Afon menegaskan dirinya bersama elemen masyarakat akan terus mengawal persoalan tersebut hingga tuntas. Ia juga mengajak seluruh masyarakat Desa Maktihan agar tetap kritis dan aktif mengawasi jalannya pemerintahan desa.
Selain itu, ia secara terbuka meminta Stefanus Bria Seran selaku Bupati Malaka segera memanggil dan memeriksa Robertus Bellarminus Klau. Jika terbukti terjadi pelanggaran atau rangkap jabatan yang tidak sesuai ketentuan, ia meminta agar diproses sesuai hukum yang berlaku.
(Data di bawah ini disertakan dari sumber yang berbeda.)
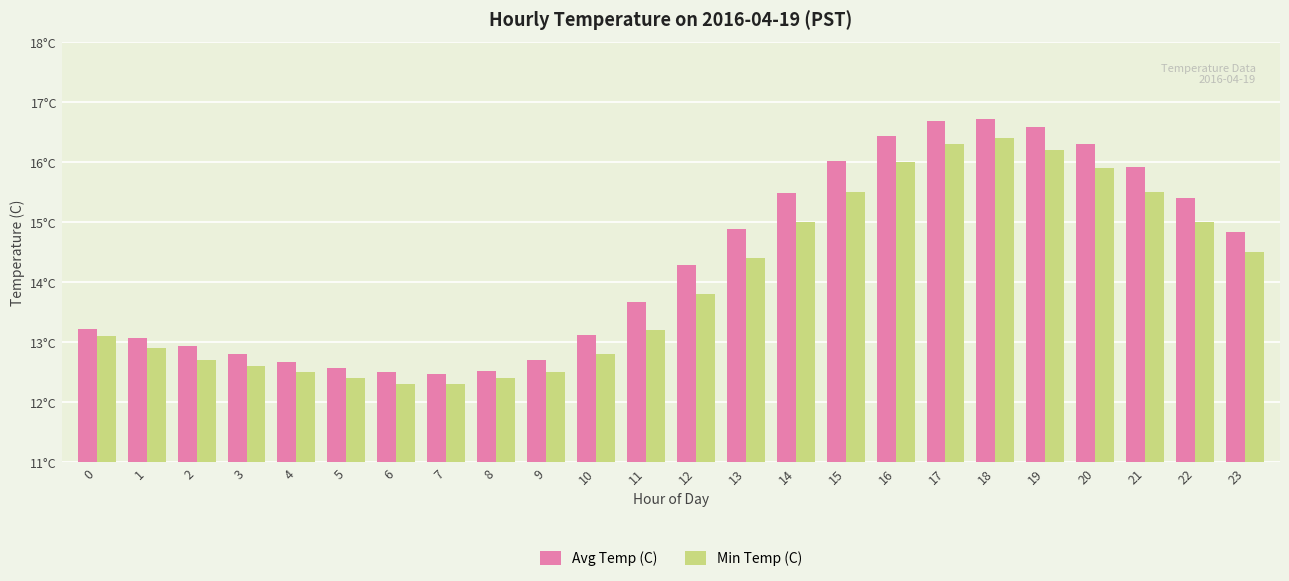

Are the bars grouped side by side (vs. stacked)?

Yes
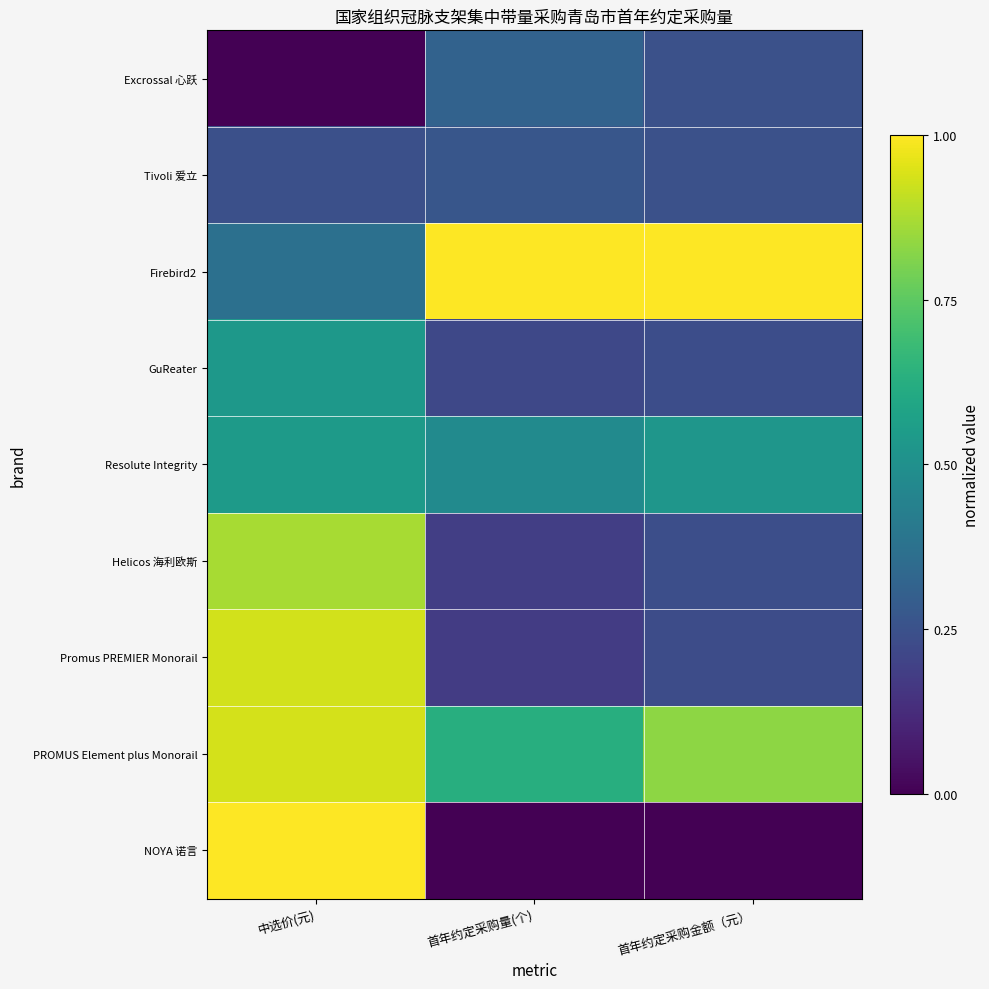

What is the total value across all series at 中选价(元)?

5.4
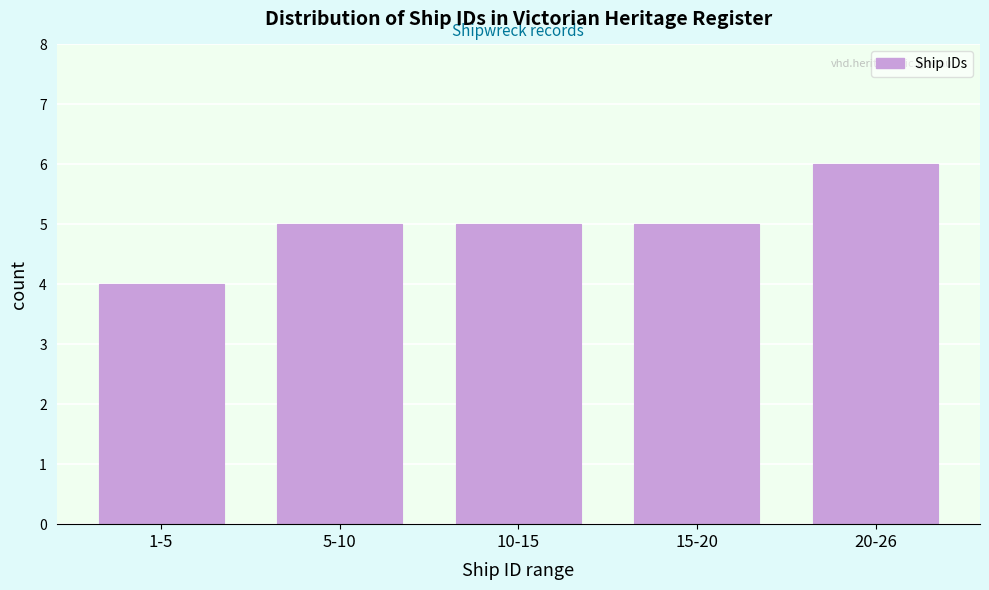

Reading right to left, extract all data points from this chart.

20-26=6	15-20=5	10-15=5	5-10=5	1-5=4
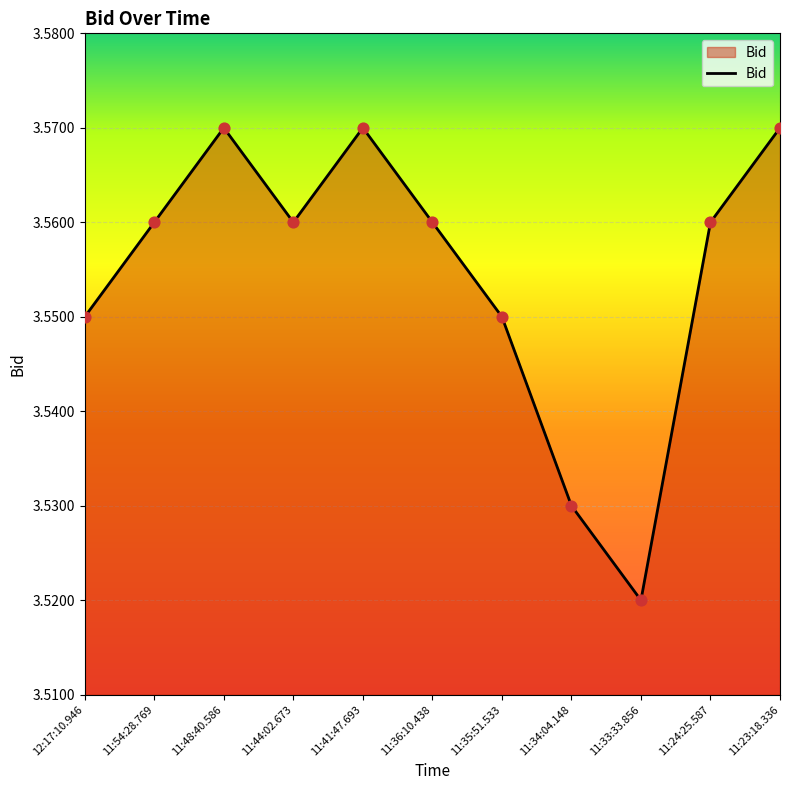

Approximately how many times larger is the value at 11:44:02.673 compared to 11:34:04.148?

1.0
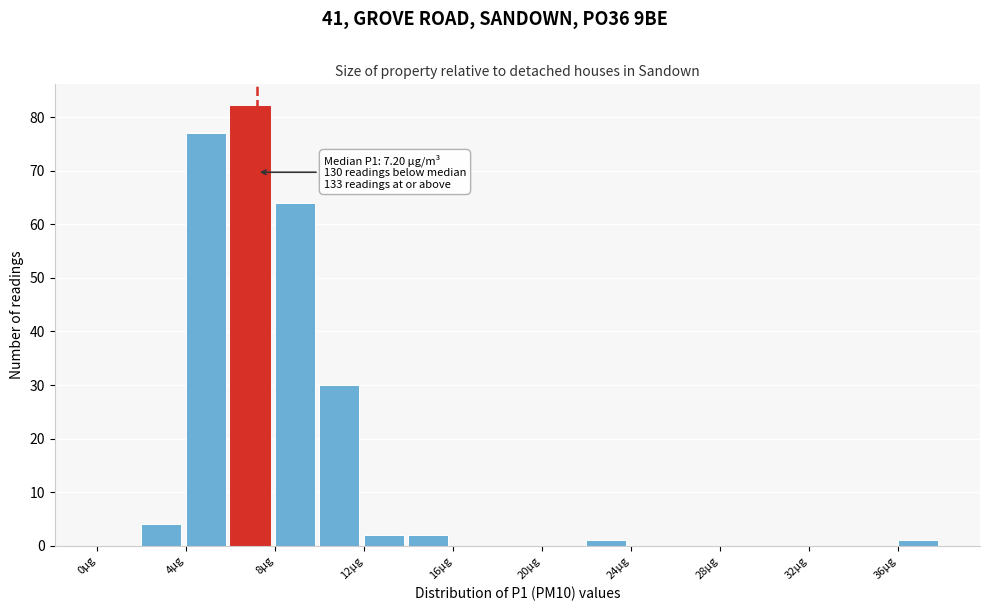

Over which range of the x-axis is the bar tallest?

6 to 8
“Publik berhak tahu sejauh mana laporan diproses. Jangan jadikan Inspektorat tempat menyimpan masalah,” ujarnya.
Afon juga menyoroti kemungkinan adanya penghasilan ganda dari sumber keuangan negara atau daerah apabila seseorang merangkap beberapa jabatan sekaligus. Menurutnya, hal itu perlu ditelusuri demi mencegah potensi kerugian keuangan negara.